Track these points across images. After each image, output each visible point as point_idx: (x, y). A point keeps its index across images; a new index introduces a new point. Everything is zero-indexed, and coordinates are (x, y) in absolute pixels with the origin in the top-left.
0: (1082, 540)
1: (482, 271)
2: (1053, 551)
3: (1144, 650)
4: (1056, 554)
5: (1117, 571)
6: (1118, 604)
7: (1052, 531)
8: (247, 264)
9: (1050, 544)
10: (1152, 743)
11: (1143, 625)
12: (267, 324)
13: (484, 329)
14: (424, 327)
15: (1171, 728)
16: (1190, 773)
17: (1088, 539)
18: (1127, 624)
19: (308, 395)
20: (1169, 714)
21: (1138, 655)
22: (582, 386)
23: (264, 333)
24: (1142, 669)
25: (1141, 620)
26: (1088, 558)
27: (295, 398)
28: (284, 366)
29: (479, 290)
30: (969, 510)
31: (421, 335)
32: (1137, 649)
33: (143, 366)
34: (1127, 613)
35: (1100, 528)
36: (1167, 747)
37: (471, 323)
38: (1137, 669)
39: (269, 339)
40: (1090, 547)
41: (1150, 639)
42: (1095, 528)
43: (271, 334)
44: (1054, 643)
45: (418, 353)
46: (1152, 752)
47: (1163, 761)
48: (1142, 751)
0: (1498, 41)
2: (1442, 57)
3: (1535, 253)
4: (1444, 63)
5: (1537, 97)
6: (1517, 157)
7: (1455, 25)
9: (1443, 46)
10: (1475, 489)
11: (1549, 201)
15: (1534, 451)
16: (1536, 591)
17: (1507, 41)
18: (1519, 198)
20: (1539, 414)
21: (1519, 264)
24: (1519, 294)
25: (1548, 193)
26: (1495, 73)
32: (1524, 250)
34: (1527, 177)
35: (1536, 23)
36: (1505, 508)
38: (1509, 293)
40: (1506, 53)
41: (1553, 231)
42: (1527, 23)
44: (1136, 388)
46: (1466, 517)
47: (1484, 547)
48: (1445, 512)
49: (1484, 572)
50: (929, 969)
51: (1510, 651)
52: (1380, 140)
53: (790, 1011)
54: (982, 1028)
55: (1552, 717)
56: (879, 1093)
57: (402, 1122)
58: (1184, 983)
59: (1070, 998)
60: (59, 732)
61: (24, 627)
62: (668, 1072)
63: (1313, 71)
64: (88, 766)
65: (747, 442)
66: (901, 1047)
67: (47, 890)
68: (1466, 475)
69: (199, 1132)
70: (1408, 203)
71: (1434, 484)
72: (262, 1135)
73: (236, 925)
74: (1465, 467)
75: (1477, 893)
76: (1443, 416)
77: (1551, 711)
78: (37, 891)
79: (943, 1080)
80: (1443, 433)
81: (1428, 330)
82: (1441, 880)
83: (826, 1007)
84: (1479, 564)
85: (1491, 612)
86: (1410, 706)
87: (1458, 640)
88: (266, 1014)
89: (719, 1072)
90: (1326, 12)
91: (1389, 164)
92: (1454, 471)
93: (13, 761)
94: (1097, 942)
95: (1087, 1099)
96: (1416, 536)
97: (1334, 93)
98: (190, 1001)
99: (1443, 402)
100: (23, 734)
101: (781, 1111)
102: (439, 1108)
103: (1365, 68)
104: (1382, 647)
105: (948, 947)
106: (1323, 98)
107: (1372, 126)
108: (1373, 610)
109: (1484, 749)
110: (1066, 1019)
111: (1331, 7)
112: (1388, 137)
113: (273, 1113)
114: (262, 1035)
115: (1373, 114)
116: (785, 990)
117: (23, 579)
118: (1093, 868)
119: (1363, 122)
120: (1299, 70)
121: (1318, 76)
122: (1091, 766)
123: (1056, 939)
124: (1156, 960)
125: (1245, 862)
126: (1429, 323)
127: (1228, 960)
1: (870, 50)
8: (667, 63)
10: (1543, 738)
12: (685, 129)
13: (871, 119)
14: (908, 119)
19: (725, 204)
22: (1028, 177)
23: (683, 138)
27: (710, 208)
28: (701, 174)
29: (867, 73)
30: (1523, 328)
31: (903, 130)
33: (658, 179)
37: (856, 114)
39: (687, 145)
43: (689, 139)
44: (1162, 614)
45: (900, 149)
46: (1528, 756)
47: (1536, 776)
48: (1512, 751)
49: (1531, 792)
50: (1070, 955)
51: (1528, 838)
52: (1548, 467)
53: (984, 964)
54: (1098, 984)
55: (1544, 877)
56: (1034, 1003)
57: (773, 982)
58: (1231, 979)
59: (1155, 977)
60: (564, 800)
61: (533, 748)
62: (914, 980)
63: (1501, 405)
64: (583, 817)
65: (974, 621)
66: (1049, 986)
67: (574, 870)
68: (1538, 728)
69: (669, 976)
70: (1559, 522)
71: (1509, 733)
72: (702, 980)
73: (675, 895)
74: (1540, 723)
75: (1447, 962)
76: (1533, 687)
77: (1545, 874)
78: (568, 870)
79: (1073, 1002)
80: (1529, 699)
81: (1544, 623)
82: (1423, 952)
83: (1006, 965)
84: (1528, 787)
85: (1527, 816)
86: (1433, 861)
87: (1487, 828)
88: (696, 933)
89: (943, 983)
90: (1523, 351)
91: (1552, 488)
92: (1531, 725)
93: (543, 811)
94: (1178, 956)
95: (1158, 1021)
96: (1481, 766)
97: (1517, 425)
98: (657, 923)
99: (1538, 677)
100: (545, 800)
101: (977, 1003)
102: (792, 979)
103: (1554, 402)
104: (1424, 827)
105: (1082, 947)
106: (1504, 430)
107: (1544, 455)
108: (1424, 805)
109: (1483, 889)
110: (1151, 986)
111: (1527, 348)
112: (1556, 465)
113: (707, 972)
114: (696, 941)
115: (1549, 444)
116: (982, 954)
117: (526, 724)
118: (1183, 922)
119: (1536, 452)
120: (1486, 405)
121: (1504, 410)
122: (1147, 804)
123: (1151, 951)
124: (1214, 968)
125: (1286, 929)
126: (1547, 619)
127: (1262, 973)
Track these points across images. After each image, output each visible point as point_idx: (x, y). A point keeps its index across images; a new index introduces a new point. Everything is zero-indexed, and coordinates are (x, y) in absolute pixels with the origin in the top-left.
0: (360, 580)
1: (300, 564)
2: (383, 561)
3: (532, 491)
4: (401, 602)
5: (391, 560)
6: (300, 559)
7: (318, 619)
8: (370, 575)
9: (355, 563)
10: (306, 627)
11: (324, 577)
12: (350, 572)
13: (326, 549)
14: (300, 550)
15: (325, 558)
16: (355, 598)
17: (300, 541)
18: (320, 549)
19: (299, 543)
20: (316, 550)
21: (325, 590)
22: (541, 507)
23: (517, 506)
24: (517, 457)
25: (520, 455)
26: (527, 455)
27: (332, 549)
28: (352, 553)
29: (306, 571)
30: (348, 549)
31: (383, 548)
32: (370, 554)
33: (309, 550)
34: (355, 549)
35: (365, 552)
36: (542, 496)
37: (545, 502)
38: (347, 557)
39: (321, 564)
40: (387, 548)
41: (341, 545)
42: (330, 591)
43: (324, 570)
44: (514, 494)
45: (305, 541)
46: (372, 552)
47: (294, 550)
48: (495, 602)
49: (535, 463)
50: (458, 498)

-- -- --

Retyping every entry exactly is the whole of the task.

Track these points across images. After each image, output each visible point as point_idx: (x, y). A point keeps its index across images; a new index introduces a new point. Everything is zero-indexed, and coordinates are (x, y) in absolute pixels with the origin in the top-left.
0: (1082, 540)
1: (482, 271)
2: (1053, 551)
3: (1144, 650)
4: (1056, 554)
5: (1117, 571)
6: (1118, 604)
7: (1052, 531)
8: (247, 264)
9: (1050, 544)
10: (1152, 743)
11: (1143, 625)
12: (267, 324)
13: (484, 329)
14: (424, 327)
15: (1171, 728)
16: (1190, 773)
17: (1088, 539)
18: (1127, 624)
19: (308, 395)
20: (1169, 714)
21: (1138, 655)
22: (582, 386)
23: (264, 333)
24: (1142, 669)
25: (1141, 620)
26: (1088, 558)
27: (295, 398)
28: (284, 366)
29: (479, 290)
30: (969, 510)
31: (421, 335)
32: (1137, 649)
33: (143, 366)
34: (1127, 613)
35: (1100, 528)
36: (1167, 747)
37: (471, 323)
38: (1137, 669)
39: (269, 339)
40: (1090, 547)
41: (1150, 639)
42: (1095, 528)
43: (271, 334)
44: (1054, 643)
45: (418, 353)
46: (1152, 752)
47: (1163, 761)
48: (1142, 751)
0: (1498, 41)
2: (1442, 57)
3: (1535, 253)
4: (1444, 63)
5: (1537, 97)
6: (1517, 157)
7: (1455, 25)
9: (1443, 46)
10: (1475, 489)
11: (1549, 201)
15: (1534, 451)
16: (1536, 591)
17: (1507, 41)
18: (1519, 198)
20: (1539, 414)
21: (1519, 264)
24: (1519, 294)
25: (1548, 193)
26: (1495, 73)
32: (1524, 250)
34: (1527, 177)
35: (1536, 23)
36: (1505, 508)
38: (1509, 293)
40: (1506, 53)
41: (1553, 231)
42: (1527, 23)
44: (1136, 388)
46: (1466, 517)
47: (1484, 547)
48: (1445, 512)
49: (1484, 572)
50: (929, 969)
51: (1510, 651)
52: (1380, 140)
53: (790, 1011)
54: (982, 1028)
55: (1552, 717)
56: (879, 1093)
57: (402, 1122)
58: (1184, 983)
59: (1070, 998)
60: (59, 732)
61: (24, 627)
62: (668, 1072)
63: (1313, 71)
64: (88, 766)
65: (747, 442)
66: (901, 1047)
67: (47, 890)
68: (1466, 475)
69: (199, 1132)
70: (1408, 203)
71: (1434, 484)
72: (262, 1135)
73: (236, 925)
74: (1465, 467)
75: (1477, 893)
76: (1443, 416)
77: (1551, 711)
78: (37, 891)
79: (943, 1080)
80: (1443, 433)
81: (1428, 330)
82: (1441, 880)
83: (826, 1007)
84: (1479, 564)
85: (1491, 612)
86: (1410, 706)
87: (1458, 640)
88: (266, 1014)
89: (719, 1072)
90: (1326, 12)
91: (1389, 164)
92: (1454, 471)
93: (13, 761)
94: (1097, 942)
95: (1087, 1099)
96: (1416, 536)
97: (1334, 93)
98: (190, 1001)
99: (1443, 402)
100: (23, 734)
101: (781, 1111)
102: (439, 1108)
103: (1365, 68)
104: (1382, 647)
105: (948, 947)
106: (1323, 98)
107: (1372, 126)
108: (1373, 610)
109: (1484, 749)
110: (1066, 1019)
111: (1331, 7)
112: (1388, 137)
113: (273, 1113)
114: (262, 1035)
115: (1373, 114)
116: (785, 990)
117: (23, 579)
118: (1093, 868)
119: (1363, 122)
120: (1299, 70)
121: (1318, 76)
122: (1091, 766)
123: (1056, 939)
124: (1156, 960)
125: (1245, 862)
126: (1429, 323)
127: (1228, 960)
1: (870, 50)
8: (667, 63)
10: (1543, 738)
12: (685, 129)
13: (871, 119)
14: (908, 119)
19: (725, 204)
22: (1028, 177)
23: (683, 138)
27: (710, 208)
28: (701, 174)
29: (867, 73)
30: (1523, 328)
31: (903, 130)
33: (658, 179)
37: (856, 114)
39: (687, 145)
43: (689, 139)
44: (1162, 614)
45: (900, 149)
46: (1528, 756)
47: (1536, 776)
48: (1512, 751)
49: (1531, 792)
50: (1070, 955)
51: (1528, 838)
52: (1548, 467)
53: (984, 964)
54: (1098, 984)
55: (1544, 877)
56: (1034, 1003)
57: (773, 982)
58: (1231, 979)
59: (1155, 977)
60: (564, 800)
61: (533, 748)
62: (914, 980)
63: (1501, 405)
64: (583, 817)
65: (974, 621)
66: (1049, 986)
67: (574, 870)
68: (1538, 728)
69: (669, 976)
70: (1559, 522)
71: (1509, 733)
72: (702, 980)
73: (675, 895)
74: (1540, 723)
75: (1447, 962)
76: (1533, 687)
77: (1545, 874)
78: (568, 870)
79: (1073, 1002)
80: (1529, 699)
81: (1544, 623)
82: (1423, 952)
83: (1006, 965)
84: (1528, 787)
85: (1527, 816)
86: (1433, 861)
87: (1487, 828)
88: (696, 933)
89: (943, 983)
90: (1523, 351)
91: (1552, 488)
92: (1531, 725)
93: (543, 811)
94: (1178, 956)
95: (1158, 1021)
96: (1481, 766)
97: (1517, 425)
98: (657, 923)
99: (1538, 677)
100: (545, 800)
101: (977, 1003)
102: (792, 979)
103: (1554, 402)
104: (1424, 827)
105: (1082, 947)
106: (1504, 430)
107: (1544, 455)
108: (1424, 805)
109: (1483, 889)
110: (1151, 986)
111: (1527, 348)
112: (1556, 465)
113: (707, 972)
114: (696, 941)
115: (1549, 444)
116: (982, 954)
117: (526, 724)
118: (1183, 922)
119: (1536, 452)
120: (1486, 405)
121: (1504, 410)
122: (1147, 804)
123: (1151, 951)
124: (1214, 968)
125: (1286, 929)
126: (1547, 619)
127: (1262, 973)
Track these points across images. After each image, output each visible point as point_idx: (x, y). A point keeps its index across images; a new index introduces a new point. Everything is zero-indexed, and coordinates are (x, y) in absolute pixels with the origin in the top-left.
0: (360, 580)
1: (300, 564)
2: (383, 561)
3: (532, 491)
4: (401, 602)
5: (391, 560)
6: (300, 559)
7: (318, 619)
8: (370, 575)
9: (355, 563)
10: (306, 627)
11: (324, 577)
12: (350, 572)
13: (326, 549)
14: (300, 550)
15: (325, 558)
16: (355, 598)
17: (300, 541)
18: (320, 549)
19: (299, 543)
20: (316, 550)
21: (325, 590)
22: (541, 507)
23: (517, 506)
24: (517, 457)
25: (520, 455)
26: (527, 455)
27: (332, 549)
28: (352, 553)
29: (306, 571)
30: (348, 549)
31: (383, 548)
32: (370, 554)
33: (309, 550)
34: (355, 549)
35: (365, 552)
36: (542, 496)
37: (545, 502)
38: (347, 557)
39: (321, 564)
40: (387, 548)
41: (341, 545)
42: (330, 591)
43: (324, 570)
44: (514, 494)
45: (305, 541)
46: (372, 552)
47: (294, 550)
48: (495, 602)
49: (535, 463)
50: (458, 498)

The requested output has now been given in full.